Extract provided:

Two services communicating via Kafka

Producers and Consumers

Producers and consumers are services that listen to or send messages in Kafka. These services are your backend services.

Consumer and Producer

A service can be both a consumer and producer.

A service listening to messages and consuming them

Topics

Topics are addresses that producers can send messages to. Other services can listen to these topics.

A service emitting a message and a service receiving a message from a Kafka topic

A service can listen and send messages to as many topics as it wants.

There’s also a notion of a consumer-group. This is a group of services that act as a single consumer.

A consumer group listening to topic B

For any message going to a consumer group, Kafka routes that message to a single service. This helps you load balance messages. And scale consumers!

A message going into a single service with a consumer group

A topic acts as a queue for messages. Let’s walk through this. First, a message is sent.

Producer sending message to Kafka topic.

Then, the message is recorded and stored on this queue. This message cannot be changed.

Message getting stored on the queue

The message is also sent to any consumer of the topic. However, the message remains on the queue permanently and cannot be edited.

A copy of the message being stored on the queue and sent to consumer.

Let’s send another message. Just to hammer home the point.

Sending a second message to Topic A

Like before, this message will be sent out to the consumer and stored in the queue. You cannot change messages and they are stored permanently.

(P.S. you can configure Kafka topics to remove these messages if there are too many or after a period of time)

Second message being stored.

This happens for every topic in our Kafka cluster

Messages being queued up in topics

These immutable queues allow us to store messages asynchronously regardless if a producer or consumer goes down. It also guarantees the correctness of messages (they’re untampered with).

Let’s open up these Kafka topics and take a look inside.

Partitions

I lied. A Kafka topic is not really a single queue, but actually composed of many queues called partitions! They help a topic scale.

Explore the material:
**A.** Answer these from the Kafka passage, one line each:
(i) When a message goes to a consumer group, how many services does Kafka route it to?
(ii) What are the many queues that make up a Kafka topic called?
(iii) Under what two conditions can Kafka topics be configured to remove messages?
**B.** Transcribe the Kafka passage from "Like before, this" up to and including "(they’re untampered with).".
The rows below the Kafka passage come from a different source.

Available data:
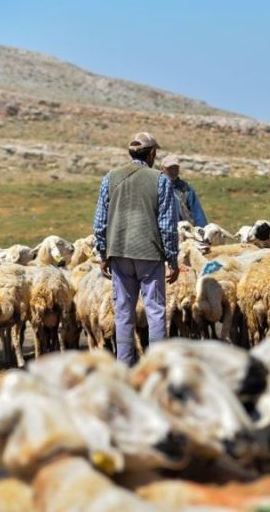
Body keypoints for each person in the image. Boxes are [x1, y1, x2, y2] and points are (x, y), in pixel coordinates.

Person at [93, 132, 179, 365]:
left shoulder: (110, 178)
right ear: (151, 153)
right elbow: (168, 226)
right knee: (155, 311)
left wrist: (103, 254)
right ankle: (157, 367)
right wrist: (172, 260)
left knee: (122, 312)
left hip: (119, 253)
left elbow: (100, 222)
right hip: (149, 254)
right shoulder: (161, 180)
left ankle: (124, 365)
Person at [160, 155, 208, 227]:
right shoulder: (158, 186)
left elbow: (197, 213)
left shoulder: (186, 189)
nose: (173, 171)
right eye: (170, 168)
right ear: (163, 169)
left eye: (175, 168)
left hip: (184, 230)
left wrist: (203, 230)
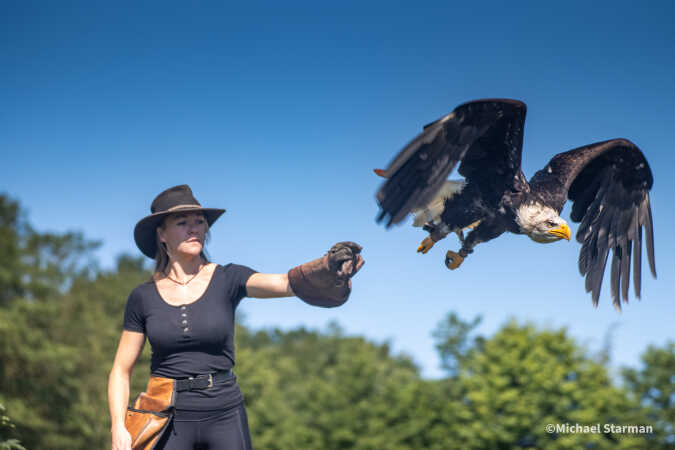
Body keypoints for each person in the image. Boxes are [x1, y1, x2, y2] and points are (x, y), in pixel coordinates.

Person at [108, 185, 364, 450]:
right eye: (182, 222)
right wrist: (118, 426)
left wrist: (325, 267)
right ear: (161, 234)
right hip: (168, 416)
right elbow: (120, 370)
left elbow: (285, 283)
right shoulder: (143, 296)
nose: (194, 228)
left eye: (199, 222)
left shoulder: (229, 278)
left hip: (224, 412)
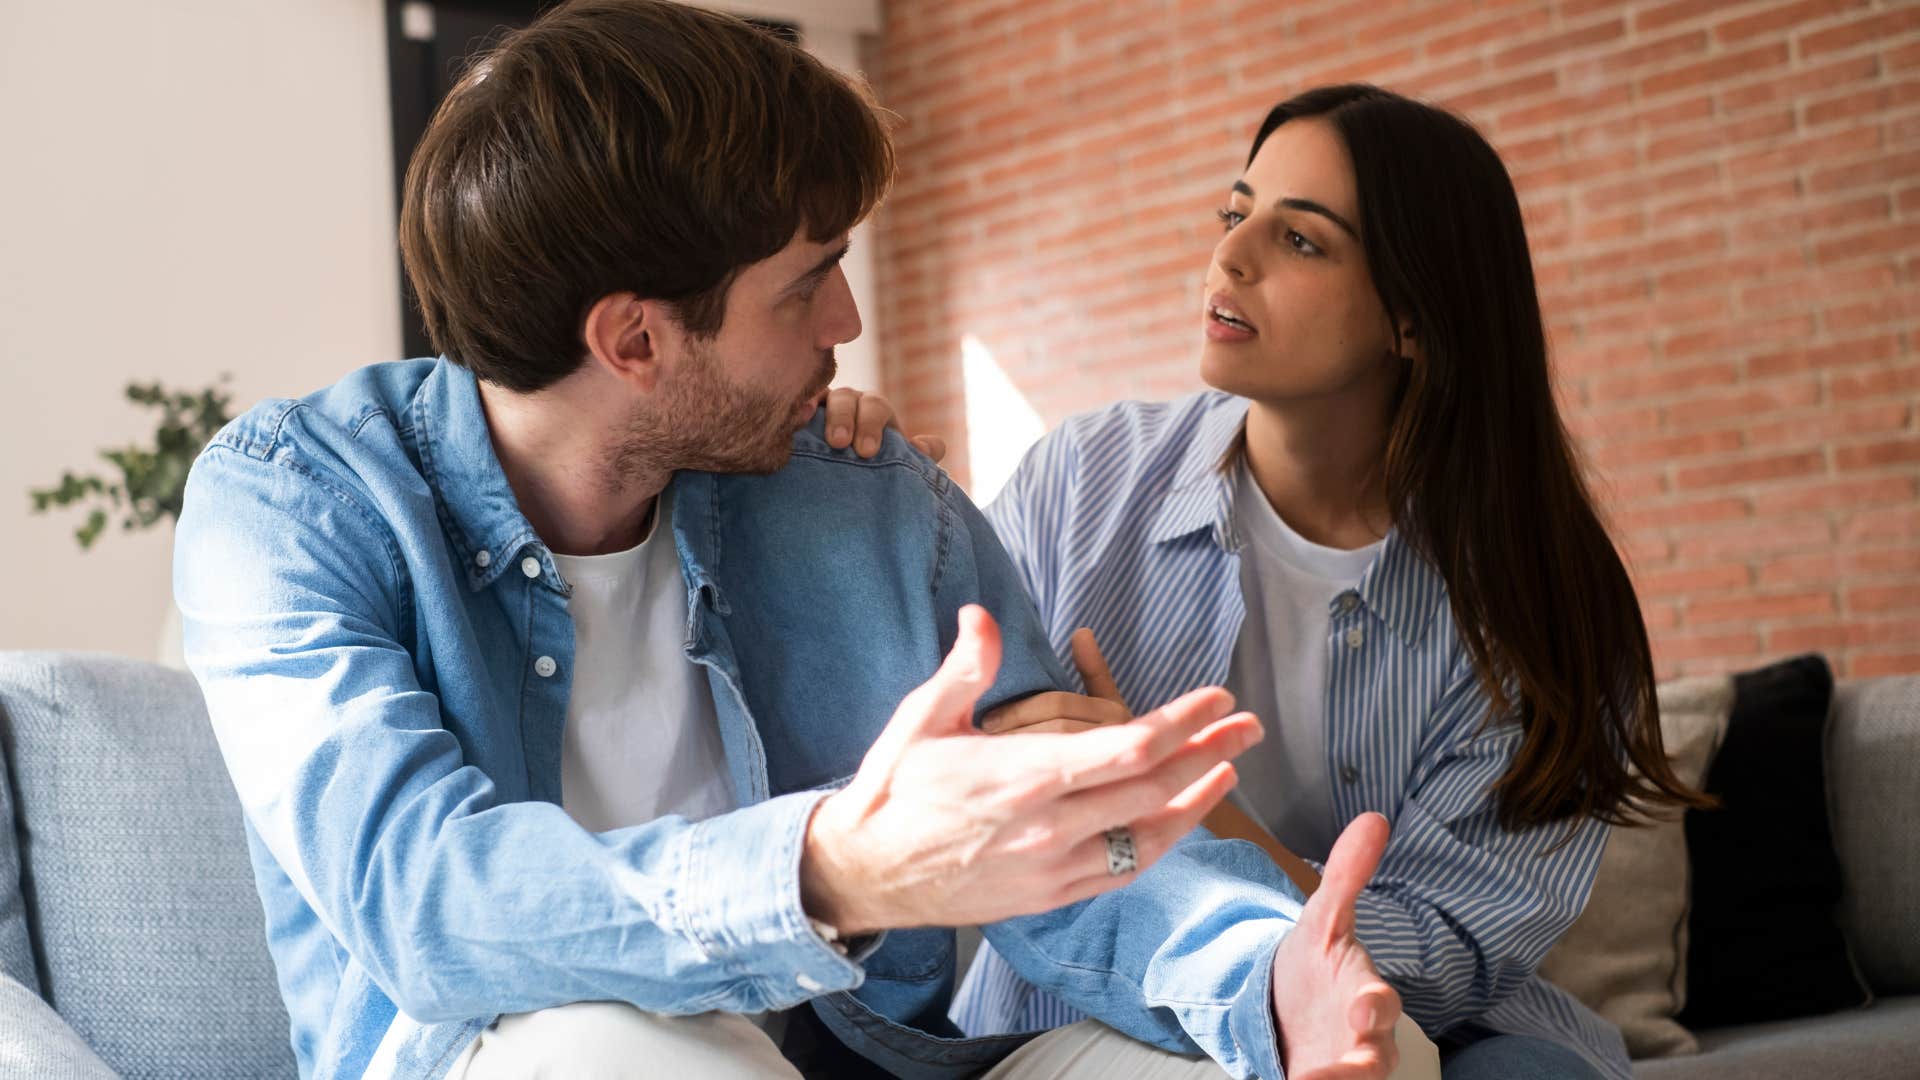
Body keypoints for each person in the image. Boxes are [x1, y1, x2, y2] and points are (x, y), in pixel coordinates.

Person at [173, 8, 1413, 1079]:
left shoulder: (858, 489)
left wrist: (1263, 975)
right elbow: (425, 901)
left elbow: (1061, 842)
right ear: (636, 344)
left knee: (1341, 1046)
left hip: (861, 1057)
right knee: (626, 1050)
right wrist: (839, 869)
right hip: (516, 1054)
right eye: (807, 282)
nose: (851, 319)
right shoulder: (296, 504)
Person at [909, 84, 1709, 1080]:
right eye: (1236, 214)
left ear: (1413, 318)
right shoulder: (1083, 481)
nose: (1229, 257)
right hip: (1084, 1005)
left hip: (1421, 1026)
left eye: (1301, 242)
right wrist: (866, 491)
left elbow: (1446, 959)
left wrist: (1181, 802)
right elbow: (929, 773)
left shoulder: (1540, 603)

Response list:
**A.**
(i) A single service.
(ii) Partitions.
(iii) When there are too many messages or after a period of time.

**B.**
Like before, this message will be sent out to the consumer and stored in the queue. You cannot change messages and they are stored permanently.

(P.S. you can configure Kafka topics to remove these messages if there are too many or after a period of time)

Second message being stored.

This happens for every topic in our Kafka cluster

Messages being queued up in topics

These immutable queues allow us to store messages asynchronously regardless if a producer or consumer goes down. It also guarantees the correctness of messages (they’re untampered with).